In fact, the recalled units stem from much further back than that, with the company saying it will replace the airbags in 391,394 units of the 2004 through 2006 model-year Ford Ranger. Yes, Virginia, this is another problem related to Takata airbags.
Plus, we just wanted an excuse to run a photo of the old Ford Ranger.
The recalls cover driver and passenger airbag inflators in a select number of ’04-‘06 Ford Ranger pickups. Mazda B-Series trucks made by Ford are affected as well.

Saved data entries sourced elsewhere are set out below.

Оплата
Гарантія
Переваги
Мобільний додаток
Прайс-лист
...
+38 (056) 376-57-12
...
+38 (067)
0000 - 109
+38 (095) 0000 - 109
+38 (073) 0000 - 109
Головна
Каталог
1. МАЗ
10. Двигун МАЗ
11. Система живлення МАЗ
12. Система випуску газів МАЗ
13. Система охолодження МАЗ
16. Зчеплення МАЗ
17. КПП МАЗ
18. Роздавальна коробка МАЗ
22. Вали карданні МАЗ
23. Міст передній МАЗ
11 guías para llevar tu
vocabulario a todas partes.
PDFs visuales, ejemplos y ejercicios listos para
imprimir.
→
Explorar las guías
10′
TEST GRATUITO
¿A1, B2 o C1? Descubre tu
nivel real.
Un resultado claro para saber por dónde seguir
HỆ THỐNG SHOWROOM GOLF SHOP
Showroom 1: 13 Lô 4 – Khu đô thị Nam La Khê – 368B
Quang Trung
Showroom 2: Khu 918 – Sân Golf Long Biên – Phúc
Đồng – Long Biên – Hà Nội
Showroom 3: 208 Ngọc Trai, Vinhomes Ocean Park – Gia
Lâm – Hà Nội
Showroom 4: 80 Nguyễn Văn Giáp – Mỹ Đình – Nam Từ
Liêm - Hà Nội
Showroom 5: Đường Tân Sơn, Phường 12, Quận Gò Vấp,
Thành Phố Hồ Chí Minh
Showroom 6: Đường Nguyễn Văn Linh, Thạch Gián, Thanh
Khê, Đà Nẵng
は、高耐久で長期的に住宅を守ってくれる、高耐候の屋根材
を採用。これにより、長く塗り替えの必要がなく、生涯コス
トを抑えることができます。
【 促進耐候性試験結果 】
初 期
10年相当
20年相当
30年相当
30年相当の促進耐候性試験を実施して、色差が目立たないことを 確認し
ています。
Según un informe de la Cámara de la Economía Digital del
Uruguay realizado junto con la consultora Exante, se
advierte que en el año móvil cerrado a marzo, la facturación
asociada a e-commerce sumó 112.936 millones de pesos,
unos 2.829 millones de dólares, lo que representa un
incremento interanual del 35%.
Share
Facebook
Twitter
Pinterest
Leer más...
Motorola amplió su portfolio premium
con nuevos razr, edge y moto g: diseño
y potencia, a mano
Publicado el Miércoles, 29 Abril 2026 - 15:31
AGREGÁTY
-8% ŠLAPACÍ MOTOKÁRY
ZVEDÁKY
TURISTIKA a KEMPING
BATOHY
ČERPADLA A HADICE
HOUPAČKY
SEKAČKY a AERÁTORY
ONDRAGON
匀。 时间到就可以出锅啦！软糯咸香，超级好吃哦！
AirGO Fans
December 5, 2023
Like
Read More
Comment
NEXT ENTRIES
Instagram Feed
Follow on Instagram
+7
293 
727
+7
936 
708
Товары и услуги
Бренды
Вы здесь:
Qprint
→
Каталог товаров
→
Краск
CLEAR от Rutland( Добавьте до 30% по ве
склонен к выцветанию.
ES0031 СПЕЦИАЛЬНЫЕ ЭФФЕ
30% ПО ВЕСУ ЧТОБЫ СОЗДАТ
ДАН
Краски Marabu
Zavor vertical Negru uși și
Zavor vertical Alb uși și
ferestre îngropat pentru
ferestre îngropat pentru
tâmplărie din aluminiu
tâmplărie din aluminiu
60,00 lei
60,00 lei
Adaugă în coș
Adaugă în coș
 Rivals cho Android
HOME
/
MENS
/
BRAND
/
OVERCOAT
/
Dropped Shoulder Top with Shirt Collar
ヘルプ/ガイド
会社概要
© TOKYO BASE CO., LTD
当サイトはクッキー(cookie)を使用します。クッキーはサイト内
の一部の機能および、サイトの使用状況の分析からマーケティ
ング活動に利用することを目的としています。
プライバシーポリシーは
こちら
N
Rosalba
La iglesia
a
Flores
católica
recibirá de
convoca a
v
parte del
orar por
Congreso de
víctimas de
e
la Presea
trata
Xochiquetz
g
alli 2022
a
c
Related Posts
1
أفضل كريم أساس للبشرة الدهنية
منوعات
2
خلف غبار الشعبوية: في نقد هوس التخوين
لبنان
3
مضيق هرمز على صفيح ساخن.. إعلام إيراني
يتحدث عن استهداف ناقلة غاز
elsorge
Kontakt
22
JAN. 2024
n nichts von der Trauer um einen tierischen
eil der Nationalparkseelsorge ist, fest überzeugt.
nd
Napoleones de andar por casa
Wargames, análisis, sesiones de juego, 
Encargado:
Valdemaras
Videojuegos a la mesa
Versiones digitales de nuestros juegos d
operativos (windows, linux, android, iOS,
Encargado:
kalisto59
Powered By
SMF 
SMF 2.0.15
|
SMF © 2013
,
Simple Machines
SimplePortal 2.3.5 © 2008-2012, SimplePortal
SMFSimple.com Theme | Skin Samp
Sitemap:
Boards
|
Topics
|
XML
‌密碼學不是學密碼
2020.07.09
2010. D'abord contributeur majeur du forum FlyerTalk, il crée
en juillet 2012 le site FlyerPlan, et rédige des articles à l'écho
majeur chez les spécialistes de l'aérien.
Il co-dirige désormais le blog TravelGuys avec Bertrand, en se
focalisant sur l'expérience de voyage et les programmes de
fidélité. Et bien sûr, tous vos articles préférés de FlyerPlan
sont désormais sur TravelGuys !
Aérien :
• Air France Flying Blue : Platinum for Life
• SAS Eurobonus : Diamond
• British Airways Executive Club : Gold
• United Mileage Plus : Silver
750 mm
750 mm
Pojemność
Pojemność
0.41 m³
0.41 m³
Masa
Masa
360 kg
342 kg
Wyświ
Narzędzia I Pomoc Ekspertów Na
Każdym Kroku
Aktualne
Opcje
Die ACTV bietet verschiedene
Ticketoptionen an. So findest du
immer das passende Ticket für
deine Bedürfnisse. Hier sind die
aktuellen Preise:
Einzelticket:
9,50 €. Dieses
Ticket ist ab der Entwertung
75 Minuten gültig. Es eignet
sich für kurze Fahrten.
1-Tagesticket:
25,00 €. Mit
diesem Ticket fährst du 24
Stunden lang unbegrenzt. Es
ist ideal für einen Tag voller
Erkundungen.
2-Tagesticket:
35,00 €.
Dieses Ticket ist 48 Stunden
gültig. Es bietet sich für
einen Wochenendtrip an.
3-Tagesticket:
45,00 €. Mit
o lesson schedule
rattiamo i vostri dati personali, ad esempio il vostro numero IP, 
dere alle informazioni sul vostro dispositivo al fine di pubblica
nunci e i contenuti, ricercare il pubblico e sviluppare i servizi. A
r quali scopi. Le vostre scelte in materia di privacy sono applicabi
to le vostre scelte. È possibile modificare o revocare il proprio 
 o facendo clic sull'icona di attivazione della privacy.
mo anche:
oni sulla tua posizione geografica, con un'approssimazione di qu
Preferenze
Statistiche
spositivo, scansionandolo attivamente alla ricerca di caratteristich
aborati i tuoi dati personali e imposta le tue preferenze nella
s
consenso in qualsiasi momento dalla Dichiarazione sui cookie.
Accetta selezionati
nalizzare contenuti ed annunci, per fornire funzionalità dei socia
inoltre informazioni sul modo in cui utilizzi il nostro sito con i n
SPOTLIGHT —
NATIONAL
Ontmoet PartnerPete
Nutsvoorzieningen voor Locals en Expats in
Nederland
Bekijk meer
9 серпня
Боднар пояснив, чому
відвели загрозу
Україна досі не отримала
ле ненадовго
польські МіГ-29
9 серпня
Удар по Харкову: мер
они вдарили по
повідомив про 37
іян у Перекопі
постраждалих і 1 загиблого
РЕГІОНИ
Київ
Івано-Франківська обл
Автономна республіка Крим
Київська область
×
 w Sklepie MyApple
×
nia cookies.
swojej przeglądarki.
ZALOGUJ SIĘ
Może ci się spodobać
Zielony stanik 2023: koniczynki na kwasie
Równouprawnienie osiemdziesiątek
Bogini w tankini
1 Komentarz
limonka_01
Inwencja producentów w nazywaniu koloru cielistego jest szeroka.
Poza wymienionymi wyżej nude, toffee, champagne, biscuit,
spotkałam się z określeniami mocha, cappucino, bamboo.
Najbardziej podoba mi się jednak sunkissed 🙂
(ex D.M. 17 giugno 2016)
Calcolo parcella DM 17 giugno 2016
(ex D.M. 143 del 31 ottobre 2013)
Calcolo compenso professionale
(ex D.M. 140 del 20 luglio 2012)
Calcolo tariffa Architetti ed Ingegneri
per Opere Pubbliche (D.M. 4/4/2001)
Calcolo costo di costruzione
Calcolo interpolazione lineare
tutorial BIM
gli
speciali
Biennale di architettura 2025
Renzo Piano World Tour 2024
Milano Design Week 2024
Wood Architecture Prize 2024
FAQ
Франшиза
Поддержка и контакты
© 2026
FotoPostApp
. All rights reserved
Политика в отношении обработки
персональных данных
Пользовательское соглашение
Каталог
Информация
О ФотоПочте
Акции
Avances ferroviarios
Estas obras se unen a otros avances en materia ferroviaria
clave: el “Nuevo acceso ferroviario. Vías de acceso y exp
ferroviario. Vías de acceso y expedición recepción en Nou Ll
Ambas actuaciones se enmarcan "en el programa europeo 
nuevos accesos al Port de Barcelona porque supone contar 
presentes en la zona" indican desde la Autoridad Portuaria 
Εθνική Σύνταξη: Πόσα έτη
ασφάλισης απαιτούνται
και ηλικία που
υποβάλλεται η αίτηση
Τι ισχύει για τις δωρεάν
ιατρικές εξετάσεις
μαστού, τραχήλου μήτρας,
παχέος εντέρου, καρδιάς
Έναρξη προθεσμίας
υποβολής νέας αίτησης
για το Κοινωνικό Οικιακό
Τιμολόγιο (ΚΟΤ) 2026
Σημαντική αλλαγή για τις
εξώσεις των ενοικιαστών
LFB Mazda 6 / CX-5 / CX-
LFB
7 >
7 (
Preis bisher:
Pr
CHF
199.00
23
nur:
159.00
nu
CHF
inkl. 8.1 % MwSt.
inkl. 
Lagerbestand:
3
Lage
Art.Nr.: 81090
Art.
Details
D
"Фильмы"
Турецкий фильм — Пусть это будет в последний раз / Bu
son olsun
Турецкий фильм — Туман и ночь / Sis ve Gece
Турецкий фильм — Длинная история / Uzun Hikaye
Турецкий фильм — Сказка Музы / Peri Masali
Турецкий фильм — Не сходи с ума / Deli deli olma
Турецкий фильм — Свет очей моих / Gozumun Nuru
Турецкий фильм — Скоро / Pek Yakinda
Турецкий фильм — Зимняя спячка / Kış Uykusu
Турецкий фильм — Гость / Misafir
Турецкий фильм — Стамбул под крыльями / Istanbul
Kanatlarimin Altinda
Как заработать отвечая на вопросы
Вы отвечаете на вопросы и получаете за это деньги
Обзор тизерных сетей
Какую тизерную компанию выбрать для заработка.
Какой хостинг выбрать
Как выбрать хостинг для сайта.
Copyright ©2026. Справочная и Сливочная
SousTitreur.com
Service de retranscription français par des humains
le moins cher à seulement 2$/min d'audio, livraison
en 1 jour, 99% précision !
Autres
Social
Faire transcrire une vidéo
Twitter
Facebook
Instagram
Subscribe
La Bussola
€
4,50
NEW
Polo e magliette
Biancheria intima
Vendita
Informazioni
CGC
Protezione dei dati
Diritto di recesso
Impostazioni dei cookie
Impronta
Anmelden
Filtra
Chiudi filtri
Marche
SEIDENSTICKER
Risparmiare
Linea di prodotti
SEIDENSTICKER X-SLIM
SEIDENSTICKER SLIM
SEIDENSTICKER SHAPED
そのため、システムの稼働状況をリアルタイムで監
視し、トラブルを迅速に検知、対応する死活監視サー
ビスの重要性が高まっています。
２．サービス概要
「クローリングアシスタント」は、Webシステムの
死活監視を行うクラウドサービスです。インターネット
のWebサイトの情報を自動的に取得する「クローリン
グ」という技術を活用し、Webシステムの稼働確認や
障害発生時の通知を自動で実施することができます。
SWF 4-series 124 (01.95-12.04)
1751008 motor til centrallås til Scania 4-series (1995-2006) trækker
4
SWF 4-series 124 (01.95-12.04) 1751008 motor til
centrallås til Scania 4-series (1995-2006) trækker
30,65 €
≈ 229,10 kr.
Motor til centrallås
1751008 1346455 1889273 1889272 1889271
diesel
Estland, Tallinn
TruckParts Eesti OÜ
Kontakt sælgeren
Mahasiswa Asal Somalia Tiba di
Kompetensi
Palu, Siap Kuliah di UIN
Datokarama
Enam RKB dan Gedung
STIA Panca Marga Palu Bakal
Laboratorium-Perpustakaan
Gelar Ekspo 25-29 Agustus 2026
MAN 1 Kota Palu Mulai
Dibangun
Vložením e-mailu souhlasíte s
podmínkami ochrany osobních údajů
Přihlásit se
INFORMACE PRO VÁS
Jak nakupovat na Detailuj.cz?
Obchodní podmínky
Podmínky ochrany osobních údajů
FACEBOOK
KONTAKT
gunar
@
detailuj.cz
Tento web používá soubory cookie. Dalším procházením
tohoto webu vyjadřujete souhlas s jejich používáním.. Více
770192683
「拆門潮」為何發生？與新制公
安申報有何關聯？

Takata used ammonium nitrate to create the bang to inflate its airbags. The problem with this approach is that the chemical can deteriorate over time. In some cases, the chemical can burn too fast when activated in a crash, blowing apart a metal canister and potentially hurling hot shrapnel in the faces of vehicle occupants.
It’s not the first time these particular trucks have been recalled for this same issue. The pickups were summoned back to dealers in 2015 and 2016 to replace inflators with newer ones as a stopgap measure. Under the latest recalls, inflators will be swapped for ones that don’t use ammonium nitrate.
The recall of 14-year-old pickup trucks bends this author’s brain. Most of these machines have gently returned to the earth in the form of fine iron oxide filings in this part of the country, while many others have simply endured a lifetime of hard work and long been discarded into the unflinching jaws of The Crusher. Of the 391,394 trucks covered in this recall, your humble author would love to know the exact number that actually get shiny new inflators.
Nevertheless, safety considerations reign, as they well should. These trucks are still on the road, particularly in parts of the nation where weather patterns are kinder to the longevity of vehicles. A death in South Carolina relating to this problem in the Ranger has been reported by the NHTSA.
Notifications will be sent later this month to owners of affected Ford Rangers.
[Images: Ford Motor Company]
Broo on Dec 23, 2017
In eastern Canada, Rangers are still very common on the road, and many are still used as company work vehicles. I guess it's the right size combined with the right price. Sure, it was outdated, but at that price many buyers were willing to overlook this. It was still a new truck. I do have a '06 single cab with 7' bed. I bought in 2010. Both airbags recalls have been done, looks like it'll need to visit the Ford dealer again in the coming months.